Latency in human speech transmision has deep psychological impact on a conversation. A Japanese research project called SpeechJammer exploited this part of our senses by inventing a “shut up gun.” When pointed at a person it makes them immediately stop talking. Everyone who has used a cell phone knows the frustration of “echo” where you hear your own voice, slightly delayed. The delay is caused by the network latency of the cellular carrier.
Here in the USA, some prowords evolved into a coloquial language, complete with slang thanks to the Citizen Band radio boom of the 1960s and the truck driving culture that used it to communicate while on the road. The 1977 film Smokey and the Bandit is more than just a touching love story with world class actors, it is an amazing dramatization of an information culture that resembled pre-Internet BBS systems and current day Internet Relay Chat (IRC) networks around the globe. The truck drivers portrayed in that movie have a mobile, decentralized information sharing network that is anonymous. The users have pseudonyms and a language of their own. Many of them have never met their CB radio friends IRL. They are invisible companions on the lonely road of the US of A.

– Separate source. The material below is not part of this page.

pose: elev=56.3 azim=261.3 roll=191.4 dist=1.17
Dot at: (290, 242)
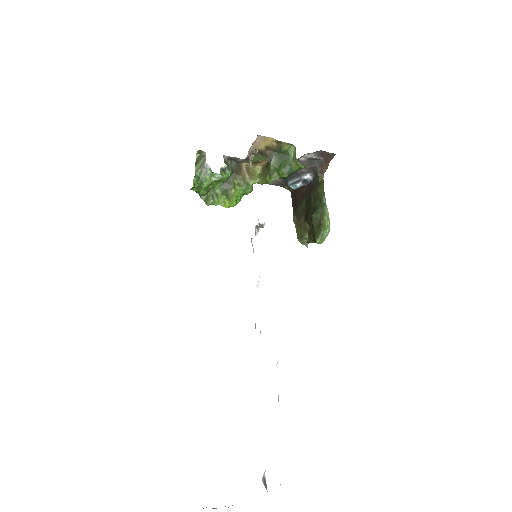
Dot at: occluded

Old ideas are worth bringing back if they have strong roots. CB and general purpose radio telephones have a long history, unlike the standard the standard of tody, VoIP. Perhaps these features are thought of as obsolete or not cutting-edge enough to model into a digital system. Regardless of the reason, if you are looking for a mobile and open source PTT solution to use on the Internet with anonymity and security, Mumble over Tor is currently the state of the art. All you have to do is throw in some prowords to keep the conversation flowing.